How do you make a legal document about children, child-friendly? Get the children to re-write it.
The legalese of the Child Rights Committee’s recent publication of General Comment 25, on the rights of children in the digital environment received a user-friendly make over. In Our Own Words is a collaboration between the 5Rights Foundation and more than 300 children from across the globe. Through workshops and seminars, participants distilled the dense, legalese of this international human rights opinion into an understandable essence.
“It would be counter-productive to produce a document enshrining children’s digital rights which children themselves cannot understand due to legal jargon and sophisticated language,” said 19-year-old Mason Rikard from the United Kingdom.
Children around the world want and need to use the internet and digital services for school, entertainment, to get information and to be in contact with families and friends.
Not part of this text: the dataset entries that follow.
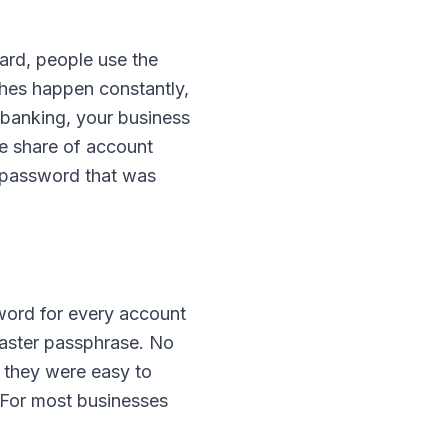
hard, people use the
es happen constantly,
 banking, your business
e share of account
a password that was
word for every account
aster passphrase. No
 they were easy to
 For most businesses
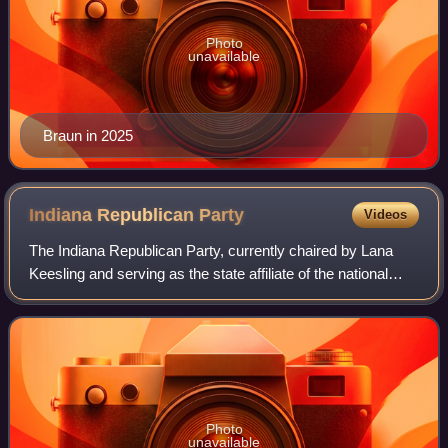
Photo
unavailable
Braun in 2025
Indiana Republican
Party
Videos
The Indiana Republican Party, currently chaired by Lana
Keesling and serving as the state affiliate of the national
GOP, is the United States Republican Party's affiliate in
Indiana. The party platfor
Photo
unavailable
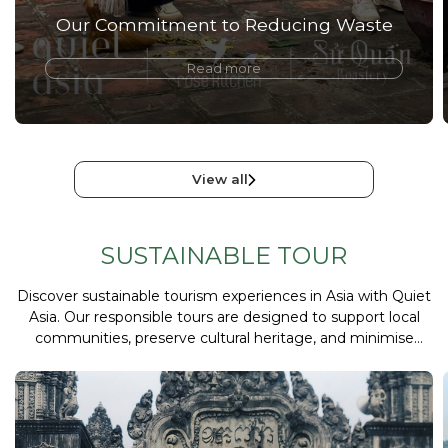
Our Commitment to Reducing Waste
Read more
View all
SUSTAINABLE TOUR
Discover sustainable tourism experiences in Asia with Quiet
Asia. Our responsible tours are designed to support local
communities, preserve cultural heritage, and minimise
environmental impact while delivering meaningful travel
experiences.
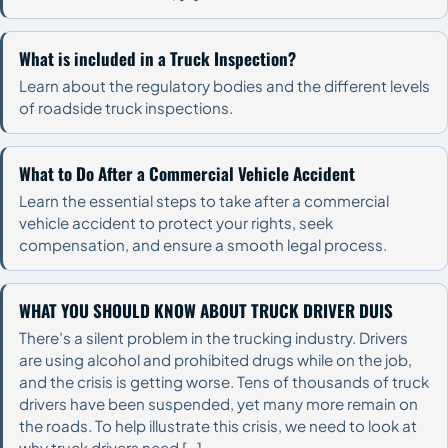
What is included in a Truck Inspection?
Learn about the regulatory bodies and the different levels
of roadside truck inspections.
What to Do After a Commercial Vehicle Accident
Learn the essential steps to take after a commercial
vehicle accident to protect your rights, seek
compensation, and ensure a smooth legal process.
WHAT YOU SHOULD KNOW ABOUT TRUCK DRIVER DUIS
There’s a silent problem in the trucking industry. Drivers
are using alcohol and prohibited drugs while on the job,
and the crisis is getting worse. Tens of thousands of truck
drivers have been suspended, yet many more remain on
the roads. To help illustrate this crisis, we need to look at
why truck drivers need […]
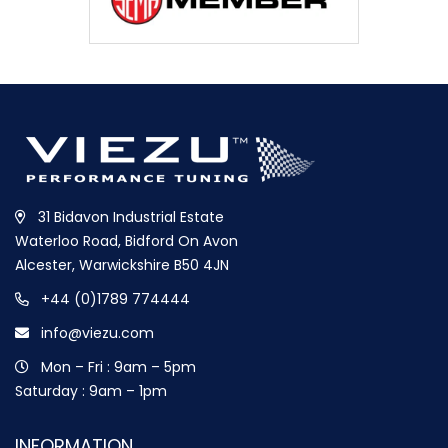
31 Bidavon Industrial Estate
Waterloo Road, Bidford On Avon
Alcester, Warwickshire B50 4JN
+44 (0)1789 774444
info@viezu.com
Mon – Fri : 9am – 5pm
Saturday : 9am – 1pm
INFORMATION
They want it to be fair and keep them safe.
2. GENERAL PRINCIPLES
There are four principles for children’s rights:
1. Non-discrimination: Children must be protected from discrimination and treated fairly, whoever they are.
2. Survival and development: Children must be supported to grow up into what they want to be without harmful interference.
3. Best interest of the child: When making any decision, adults — including governments and businesses — must do what is best for children rather than themselves.
4. Respect for children’s views: Children have opinions that must be taken into account in all things they care about.
How this should be done:
- Protect children’s rights online.
- Make rules that support children’s rights online.
- Ensure that everyone understand the rules, including government officials, businesses, parents, teachers and children themselves.
- Listen to children when they have a problem.
- Stop businesses putting profit above children’s rights.
- Make sure that there are consequences for organizations or people that break the rules.
- Make sure children know and understand what action has been taken.
3. Children have the right to information, freedom and privacy
Information that children find online should be true, relevant and easily available, unless it is likely to cause harm.
Freedom of expression
Children should be able to say what they think, but children, companies and other people should not spread lies or attack others.
Freedom of thought
Companies and other people must not push children to do things for money or at the request of others.
Freedom of association
Children want to meet and spend time with their friends and enjoy being part of their community in every environment. Governments or businesses should
not interfere with that, except for reasons of safety.
Children must have privacy to act and grow in the way that they wish; this includes privacy from parents, school, governments, businesses and each other.
Children may need to prove who they are online in order to be part of their community. Online identities should not be used in ways that are unfair or attack a child’s privacy or other rights.
Violence against children
Children have the right to protection from violence, including political violence, encouragement to self harm, eating disorders and suicide, bullying and images of sexual violence or sexual contact with adults. Children need to have helplines and places to get help when they need it.